Primeiro. Não existe capacidade sem conhecimento específico, ou seja, as ditas “competências gerais” são essencialmente uma invenção. Por exemplo, para a leitura crítica de um texto é essencial ter um vocabulário rico, conhecer o tema discutido – política? história? ciência? arte? – e beneficiar de conhecimento de textos semelhantes ou sobre temas semelhantes. Como diz o educador norte-americano E. D. Hirsch, “a capacidade de leitura, de comunicação, de leitura crítica e tudo o mais são intrinsecamente conhecimento específico. Mais ainda: se tivermos conhecimento do tema em causa e nos faltar apenas a proficiência técnica, teremos mesmo assim um desempenho melhor (na análise do texto e na sua crítica) do que alguém proficiente, mas a quem falte o conhecimento relevante.”

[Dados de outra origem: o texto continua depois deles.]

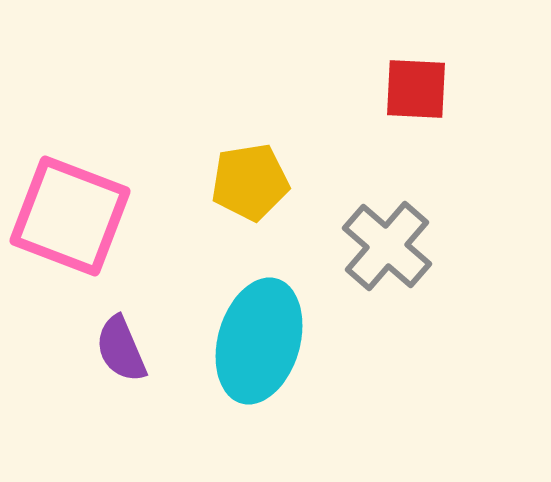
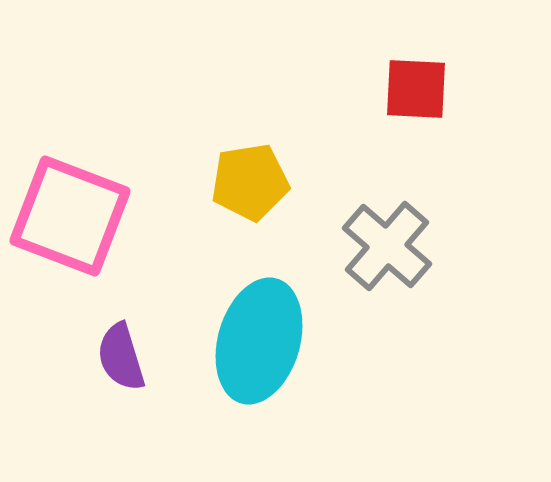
purple semicircle: moved 8 px down; rotated 6 degrees clockwise
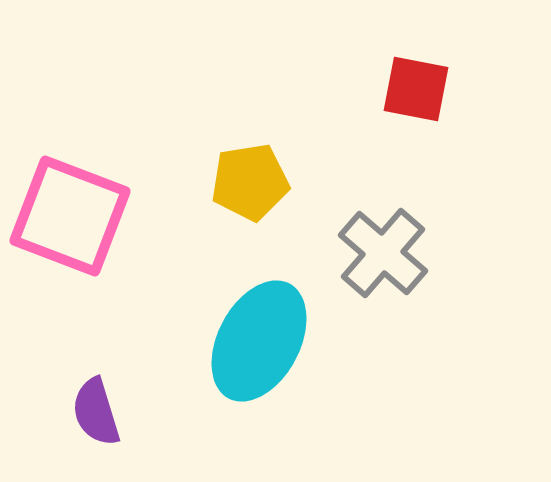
red square: rotated 8 degrees clockwise
gray cross: moved 4 px left, 7 px down
cyan ellipse: rotated 12 degrees clockwise
purple semicircle: moved 25 px left, 55 px down
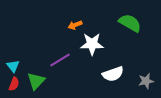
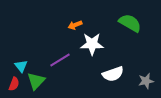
cyan triangle: moved 8 px right
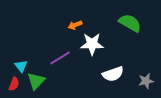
purple line: moved 2 px up
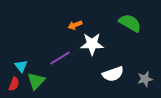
gray star: moved 1 px left, 2 px up
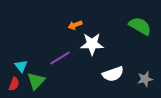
green semicircle: moved 10 px right, 3 px down
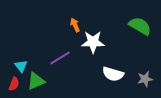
orange arrow: rotated 88 degrees clockwise
white star: moved 1 px right, 2 px up
white semicircle: rotated 35 degrees clockwise
green triangle: rotated 24 degrees clockwise
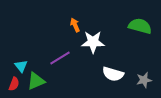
green semicircle: rotated 15 degrees counterclockwise
gray star: moved 1 px left, 1 px down
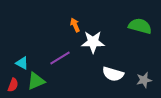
cyan triangle: moved 1 px right, 3 px up; rotated 24 degrees counterclockwise
red semicircle: moved 1 px left, 1 px down
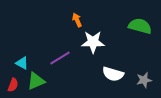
orange arrow: moved 2 px right, 5 px up
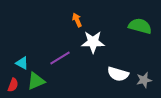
white semicircle: moved 5 px right
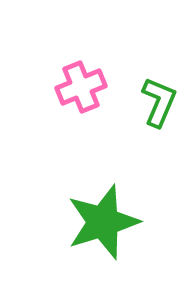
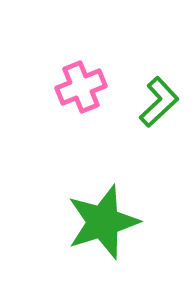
green L-shape: rotated 24 degrees clockwise
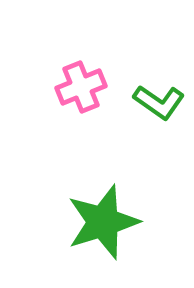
green L-shape: rotated 78 degrees clockwise
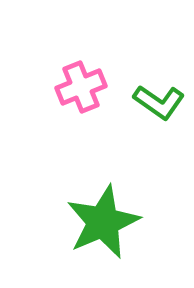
green star: rotated 6 degrees counterclockwise
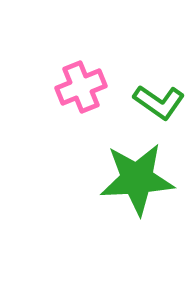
green star: moved 34 px right, 43 px up; rotated 20 degrees clockwise
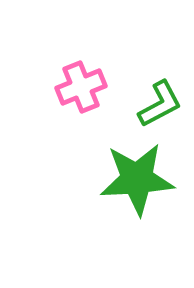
green L-shape: moved 1 px right, 2 px down; rotated 63 degrees counterclockwise
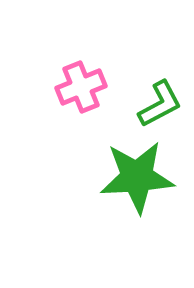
green star: moved 2 px up
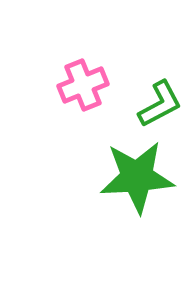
pink cross: moved 2 px right, 2 px up
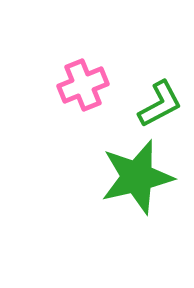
green star: rotated 10 degrees counterclockwise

Segundo. A partir de uma série de experiências clássicas iniciadas nos anos 40 do século passado e desenvolvidas nas últimas décadas, a psicologia cognitiva concluiu que as capacidades não podem ser adquiridas independentemente das matérias concretas estudadas. O pensamento crítico, o “aprender a aprender”, a capacidade de análise lógica, não existem independentemente dos “conteúdos concretos”. Como explica o cientista cognitivo Daniel T. Willingham, “o pensamento crítico (tal como o pensamento científico e outro pensamento específico) não é uma capacidade. Não há um conjunto de capacidades de pensamento crítico que possam ser adquiridas e utilizadas independentemente da sua aplicação.”
Conclusão: ‘aprender a aprender’ em vez de aprender, é o caminho direto para nada aprender, nem sequer ‘aprender a aprender’.

ALGUNS COMENTÁRIOS “PRÓ”
João Junqueira
Sou politicamente de esquerda, mas os meus parabéns ao Nuno Crato. Dizia Einstein que só no dicionário é que o Sucesso vem antes do Trabalho. Infelizmente agora toda a gente quer aprender brincando. Perguntem aos melhores alunos de cada ano no Ensino Secundário e aos melhores profissionais em cada área se aprenderam brincando ou trabalhando. Aprender brincando é uma utopia, é como ser campeão olímpico brincando. Tontos...
Amora Bruegas
Bom artigo, com substrato..., pena que as cabeças do facilitismo, da bandalheira escolar, não irão compreender este texto!
maria costa      à josé maria (que condena NC)
Espírito crítico e reflexão sem conhecimentos básicos? Espírito crítico e reflexão sobre o quê?
É como tirar sumo de um limão seco - não se tira!
João Lemos
Pelo amor da santa! Ninguém aprende matemática sem conhecer os algarismos. Ninguém aprende anatomia sem saber os nomes dos órgãos. A capacidade de o cérebro raciocinar é inata, mas se não puserem lá dados ele vai raciocinar sobre o quê?
Sandra Varela
Além do meu reconhecimento pelo Professor Nuno Crato, tenho também uma admiração imensa pelo Engenheiro António Guterres, que ia dar explicações de matemática grátis a alunos do Bairro da Quinta do Mocho, inseridos num contexto social nem sempre propício a quem valoriza o aprender. Pois, nunca o ouvi gabar-se disso, mas ia, duas vezes por semana, dar aulas aos alunos de 12°, ajudá-los a prepararem-se para os exames. Nesse aspecto também daria, como não poderia deixar de ser, importância às matérias de facto importantes. Um muito obrigada aos dois.